▶ _Passage_:
┄┄┄┄┄┄┄┄┄┄

He has an ideological problem with that, but more importantly, they’re sending a subliminal message that red is better.

Now, if I ask each one of you to buy some–

Sandra Day O’Connor:

Well, there’s nothing in words to that effect in the ads, is there?

Thomas E. Campagne:

–No, Your Honor.

It’s the depiction, the subliminal message that red is better, and some of these varieties, not only the Red Jim that you mentioned–

Sandra Day O’Connor:

Well, would you be here at all if the advertising were in fact generic advertising for California fruit?

Thomas E. Campagne:

–Well, first of all they’d have to define to me, Your Honor, in some–

Sandra Day O’Connor:

Or is there some problem here?

Thomas E. Campagne:

–what the problem… that’s the point, exactly.

Sandra Day O’Connor:

Well, what?

Thomas E. Campagne:

I don’t know–

Sandra Day O’Connor:

I’m trying to understand what it is you say causes or results in a First Amendment violation here.

It is not clear to me.

Thomas E. Campagne:

–They take almost a million dollars a year, give it to my competitors to advertise 15 varieties of fruit we don’t grow, and force us to associate with our competitors in a manner–

Sandra Day O’Connor:

Don’t you represent handlers?

Thomas E. Campagne:

–I represent handlers/shippers, but there’s a big distinction, Your Honor.

My handlers are growers who handle their own fruit.

The handlers that run the committee are growers who… are handlers who primarily ship fruit grown by other people.

Anthony M. Kennedy:

Well, of course, you’re forced to associate, using your term, by the terms of the marketing order anyway.

If there were no promotional advertising you’d be “forced to associate”.

So what we have here is a program that I think, insofar as its regulatory mechanisms other than promotion, is clearly lawful and valid and constitutional, and it seems to me that you’re building on that base.

Once you have in place a marketing order, a marketing system, it seems to me logical that that marketing entity engage in generic advertising.

I don’t see why the advertising suddenly causes a forced association problem.

Thomas E. Campagne:

Because what–

Anthony M. Kennedy:

You’re already associated, whether you like it or not.

Thomas E. Campagne:

–In 1959, when they promulgated marketing orders for quality control there was no problem.

We had no objection to that.

┄┄┄┄┄┄┄┄┄┄

▶ _Recorded information_:
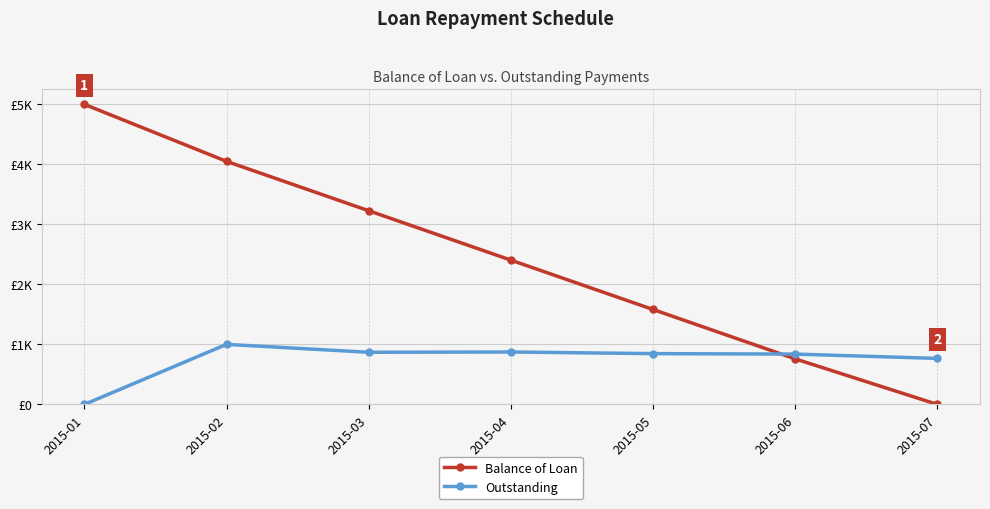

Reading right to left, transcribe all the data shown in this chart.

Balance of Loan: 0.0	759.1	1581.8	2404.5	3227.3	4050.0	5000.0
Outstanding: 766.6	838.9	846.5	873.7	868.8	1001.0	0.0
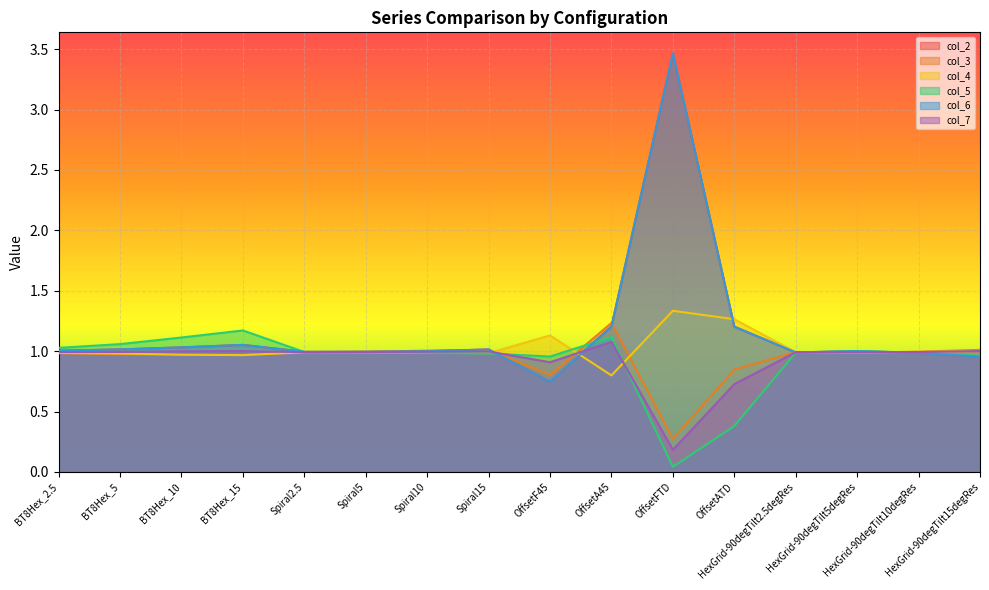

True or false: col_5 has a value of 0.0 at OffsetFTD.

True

┄┄┄┄┄┄┄┄┄┄

▶ _Work to complete_:
1 – Answer these questions using the court transcript above:
(a) How much money a year does Campagne say is taken and given to his competitors?
(b) How many varieties of fruit does he say are advertised that his clients don't grow?
(c) In what year does he say marketing orders for quality control were promulgated?
2 – From the court transcript, reproduce the passage starting with "Well, would you" and going on through "some problem here?", word for word.

▶ _Results_:
1 –
(a) Almost a million dollars a year.
(b) 15 varieties.
(c) 1959.

2 –
Well, would you be here at all if the advertising were in fact generic advertising for California fruit?

Thomas E. Campagne:

–Well, first of all they’d have to define to me, Your Honor, in some–

Sandra Day O’Connor:

Or is there some problem here?